======== Source information ========

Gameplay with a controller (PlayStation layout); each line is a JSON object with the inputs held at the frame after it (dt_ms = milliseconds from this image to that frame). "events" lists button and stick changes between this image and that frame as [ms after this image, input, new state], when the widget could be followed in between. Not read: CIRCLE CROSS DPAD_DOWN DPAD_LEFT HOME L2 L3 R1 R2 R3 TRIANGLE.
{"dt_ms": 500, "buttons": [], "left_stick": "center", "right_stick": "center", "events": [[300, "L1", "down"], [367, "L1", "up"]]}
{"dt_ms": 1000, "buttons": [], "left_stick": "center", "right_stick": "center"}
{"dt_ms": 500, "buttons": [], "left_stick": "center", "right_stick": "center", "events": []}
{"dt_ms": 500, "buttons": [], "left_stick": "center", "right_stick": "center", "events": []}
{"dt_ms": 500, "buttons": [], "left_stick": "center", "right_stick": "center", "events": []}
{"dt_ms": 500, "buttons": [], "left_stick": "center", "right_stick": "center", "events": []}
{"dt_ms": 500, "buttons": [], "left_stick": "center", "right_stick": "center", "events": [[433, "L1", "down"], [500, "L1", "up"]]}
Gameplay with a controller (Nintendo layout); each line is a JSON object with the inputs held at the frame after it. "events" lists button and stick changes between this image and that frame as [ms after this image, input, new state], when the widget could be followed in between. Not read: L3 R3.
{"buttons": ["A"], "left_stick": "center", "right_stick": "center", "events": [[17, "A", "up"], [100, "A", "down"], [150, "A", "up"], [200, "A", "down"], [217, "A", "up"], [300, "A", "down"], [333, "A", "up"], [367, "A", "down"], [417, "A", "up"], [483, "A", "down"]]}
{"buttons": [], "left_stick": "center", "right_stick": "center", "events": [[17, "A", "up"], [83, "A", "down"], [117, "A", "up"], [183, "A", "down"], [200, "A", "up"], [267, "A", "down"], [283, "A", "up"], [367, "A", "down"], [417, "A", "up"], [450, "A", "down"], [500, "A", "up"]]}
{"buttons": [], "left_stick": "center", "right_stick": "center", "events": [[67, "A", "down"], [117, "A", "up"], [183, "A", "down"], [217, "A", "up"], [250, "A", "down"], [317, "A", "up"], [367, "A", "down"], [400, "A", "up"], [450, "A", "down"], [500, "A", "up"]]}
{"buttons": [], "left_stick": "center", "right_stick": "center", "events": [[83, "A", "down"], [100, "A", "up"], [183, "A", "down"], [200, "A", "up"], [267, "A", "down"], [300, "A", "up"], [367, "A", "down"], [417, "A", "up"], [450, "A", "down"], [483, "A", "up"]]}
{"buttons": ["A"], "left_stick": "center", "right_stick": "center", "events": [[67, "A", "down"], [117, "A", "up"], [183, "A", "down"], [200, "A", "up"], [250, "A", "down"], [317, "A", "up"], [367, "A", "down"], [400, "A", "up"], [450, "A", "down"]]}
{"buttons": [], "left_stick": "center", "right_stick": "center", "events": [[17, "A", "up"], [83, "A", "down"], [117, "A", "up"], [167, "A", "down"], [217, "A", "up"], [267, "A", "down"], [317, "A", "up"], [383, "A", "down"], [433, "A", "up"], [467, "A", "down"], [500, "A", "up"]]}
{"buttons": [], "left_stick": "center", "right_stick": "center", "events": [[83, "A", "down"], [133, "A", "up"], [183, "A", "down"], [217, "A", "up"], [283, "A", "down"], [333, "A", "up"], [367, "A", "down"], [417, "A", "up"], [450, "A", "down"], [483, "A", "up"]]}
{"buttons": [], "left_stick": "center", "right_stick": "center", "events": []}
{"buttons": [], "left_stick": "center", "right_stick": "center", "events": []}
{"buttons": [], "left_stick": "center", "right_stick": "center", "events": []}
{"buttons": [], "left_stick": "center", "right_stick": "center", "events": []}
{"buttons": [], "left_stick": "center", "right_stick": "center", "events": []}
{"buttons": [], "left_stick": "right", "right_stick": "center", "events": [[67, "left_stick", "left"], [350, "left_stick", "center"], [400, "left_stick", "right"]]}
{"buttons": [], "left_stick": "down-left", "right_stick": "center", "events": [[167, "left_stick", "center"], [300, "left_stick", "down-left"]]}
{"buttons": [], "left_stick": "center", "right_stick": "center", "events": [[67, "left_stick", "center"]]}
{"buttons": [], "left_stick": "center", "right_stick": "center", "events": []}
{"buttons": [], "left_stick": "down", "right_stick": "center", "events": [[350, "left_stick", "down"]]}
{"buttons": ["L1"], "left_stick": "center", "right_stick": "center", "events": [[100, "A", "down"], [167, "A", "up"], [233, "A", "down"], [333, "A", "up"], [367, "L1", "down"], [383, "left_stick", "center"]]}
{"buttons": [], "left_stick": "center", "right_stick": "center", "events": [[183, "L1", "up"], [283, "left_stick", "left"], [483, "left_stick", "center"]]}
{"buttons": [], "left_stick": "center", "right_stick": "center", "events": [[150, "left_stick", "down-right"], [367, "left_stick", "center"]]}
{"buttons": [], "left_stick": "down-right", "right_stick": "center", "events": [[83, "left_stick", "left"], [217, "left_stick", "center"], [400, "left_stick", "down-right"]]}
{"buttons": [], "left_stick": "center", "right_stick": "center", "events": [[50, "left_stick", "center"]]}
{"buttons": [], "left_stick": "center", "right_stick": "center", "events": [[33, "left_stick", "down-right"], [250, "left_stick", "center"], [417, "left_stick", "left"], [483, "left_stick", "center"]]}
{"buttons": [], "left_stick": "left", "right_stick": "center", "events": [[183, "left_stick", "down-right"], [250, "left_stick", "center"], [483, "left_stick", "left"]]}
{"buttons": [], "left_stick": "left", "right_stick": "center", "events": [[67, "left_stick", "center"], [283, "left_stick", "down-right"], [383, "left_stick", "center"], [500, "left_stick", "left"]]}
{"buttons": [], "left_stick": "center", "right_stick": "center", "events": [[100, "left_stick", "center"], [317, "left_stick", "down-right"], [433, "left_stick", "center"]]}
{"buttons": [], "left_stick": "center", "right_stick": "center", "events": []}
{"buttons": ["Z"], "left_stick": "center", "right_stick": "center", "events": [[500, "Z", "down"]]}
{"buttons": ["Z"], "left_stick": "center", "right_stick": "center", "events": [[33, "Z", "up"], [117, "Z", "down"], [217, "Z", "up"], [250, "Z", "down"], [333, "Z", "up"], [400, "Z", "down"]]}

========

Everything in the listing should be set down again exactly.

Gameplay with a controller (PlayStation layout); each line is a JSON object with the inputs held at the frame after it (dt_ms = milliseconds from this image to that frame). "events" lists button and stick changes between this image and that frame as [ms after this image, input, new state], when the widget could be followed in between. Not read: CIRCLE CROSS DPAD_DOWN DPAD_LEFT HOME L2 L3 R1 R2 R3 TRIANGLE.
{"dt_ms": 500, "buttons": [], "left_stick": "center", "right_stick": "center", "events": [[300, "L1", "down"], [367, "L1", "up"]]}
{"dt_ms": 1000, "buttons": [], "left_stick": "center", "right_stick": "center"}
{"dt_ms": 500, "buttons": [], "left_stick": "center", "right_stick": "center", "events": []}
{"dt_ms": 500, "buttons": [], "left_stick": "center", "right_stick": "center", "events": []}
{"dt_ms": 500, "buttons": [], "left_stick": "center", "right_stick": "center", "events": []}
{"dt_ms": 500, "buttons": [], "left_stick": "center", "right_stick": "center", "events": []}
{"dt_ms": 500, "buttons": [], "left_stick": "center", "right_stick": "center", "events": [[433, "L1", "down"], [500, "L1", "up"]]}
Gameplay with a controller (Nintendo layout); each line is a JSON object with the inputs held at the frame after it. "events" lists button and stick changes between this image and that frame as [ms after this image, input, new state], when the widget could be followed in between. Not read: L3 R3.
{"buttons": ["A"], "left_stick": "center", "right_stick": "center", "events": [[17, "A", "up"], [100, "A", "down"], [150, "A", "up"], [200, "A", "down"], [217, "A", "up"], [300, "A", "down"], [333, "A", "up"], [367, "A", "down"], [417, "A", "up"], [483, "A", "down"]]}
{"buttons": [], "left_stick": "center", "right_stick": "center", "events": [[17, "A", "up"], [83, "A", "down"], [117, "A", "up"], [183, "A", "down"], [200, "A", "up"], [267, "A", "down"], [283, "A", "up"], [367, "A", "down"], [417, "A", "up"], [450, "A", "down"], [500, "A", "up"]]}
{"buttons": [], "left_stick": "center", "right_stick": "center", "events": [[67, "A", "down"], [117, "A", "up"], [183, "A", "down"], [217, "A", "up"], [250, "A", "down"], [317, "A", "up"], [367, "A", "down"], [400, "A", "up"], [450, "A", "down"], [500, "A", "up"]]}
{"buttons": [], "left_stick": "center", "right_stick": "center", "events": [[83, "A", "down"], [100, "A", "up"], [183, "A", "down"], [200, "A", "up"], [267, "A", "down"], [300, "A", "up"], [367, "A", "down"], [417, "A", "up"], [450, "A", "down"], [483, "A", "up"]]}
{"buttons": ["A"], "left_stick": "center", "right_stick": "center", "events": [[67, "A", "down"], [117, "A", "up"], [183, "A", "down"], [200, "A", "up"], [250, "A", "down"], [317, "A", "up"], [367, "A", "down"], [400, "A", "up"], [450, "A", "down"]]}
{"buttons": [], "left_stick": "center", "right_stick": "center", "events": [[17, "A", "up"], [83, "A", "down"], [117, "A", "up"], [167, "A", "down"], [217, "A", "up"], [267, "A", "down"], [317, "A", "up"], [383, "A", "down"], [433, "A", "up"], [467, "A", "down"], [500, "A", "up"]]}
{"buttons": [], "left_stick": "center", "right_stick": "center", "events": [[83, "A", "down"], [133, "A", "up"], [183, "A", "down"], [217, "A", "up"], [283, "A", "down"], [333, "A", "up"], [367, "A", "down"], [417, "A", "up"], [450, "A", "down"], [483, "A", "up"]]}
{"buttons": [], "left_stick": "center", "right_stick": "center", "events": []}
{"buttons": [], "left_stick": "center", "right_stick": "center", "events": []}
{"buttons": [], "left_stick": "center", "right_stick": "center", "events": []}
{"buttons": [], "left_stick": "center", "right_stick": "center", "events": []}
{"buttons": [], "left_stick": "center", "right_stick": "center", "events": []}
{"buttons": [], "left_stick": "right", "right_stick": "center", "events": [[67, "left_stick", "left"], [350, "left_stick", "center"], [400, "left_stick", "right"]]}
{"buttons": [], "left_stick": "down-left", "right_stick": "center", "events": [[167, "left_stick", "center"], [300, "left_stick", "down-left"]]}
{"buttons": [], "left_stick": "center", "right_stick": "center", "events": [[67, "left_stick", "center"]]}
{"buttons": [], "left_stick": "center", "right_stick": "center", "events": []}
{"buttons": [], "left_stick": "down", "right_stick": "center", "events": [[350, "left_stick", "down"]]}
{"buttons": ["L1"], "left_stick": "center", "right_stick": "center", "events": [[100, "A", "down"], [167, "A", "up"], [233, "A", "down"], [333, "A", "up"], [367, "L1", "down"], [383, "left_stick", "center"]]}
{"buttons": [], "left_stick": "center", "right_stick": "center", "events": [[183, "L1", "up"], [283, "left_stick", "left"], [483, "left_stick", "center"]]}
{"buttons": [], "left_stick": "center", "right_stick": "center", "events": [[150, "left_stick", "down-right"], [367, "left_stick", "center"]]}
{"buttons": [], "left_stick": "down-right", "right_stick": "center", "events": [[83, "left_stick", "left"], [217, "left_stick", "center"], [400, "left_stick", "down-right"]]}
{"buttons": [], "left_stick": "center", "right_stick": "center", "events": [[50, "left_stick", "center"]]}
{"buttons": [], "left_stick": "center", "right_stick": "center", "events": [[33, "left_stick", "down-right"], [250, "left_stick", "center"], [417, "left_stick", "left"], [483, "left_stick", "center"]]}
{"buttons": [], "left_stick": "left", "right_stick": "center", "events": [[183, "left_stick", "down-right"], [250, "left_stick", "center"], [483, "left_stick", "left"]]}
{"buttons": [], "left_stick": "left", "right_stick": "center", "events": [[67, "left_stick", "center"], [283, "left_stick", "down-right"], [383, "left_stick", "center"], [500, "left_stick", "left"]]}
{"buttons": [], "left_stick": "center", "right_stick": "center", "events": [[100, "left_stick", "center"], [317, "left_stick", "down-right"], [433, "left_stick", "center"]]}
{"buttons": [], "left_stick": "center", "right_stick": "center", "events": []}
{"buttons": ["Z"], "left_stick": "center", "right_stick": "center", "events": [[500, "Z", "down"]]}
{"buttons": ["Z"], "left_stick": "center", "right_stick": "center", "events": [[33, "Z", "up"], [117, "Z", "down"], [217, "Z", "up"], [250, "Z", "down"], [333, "Z", "up"], [400, "Z", "down"]]}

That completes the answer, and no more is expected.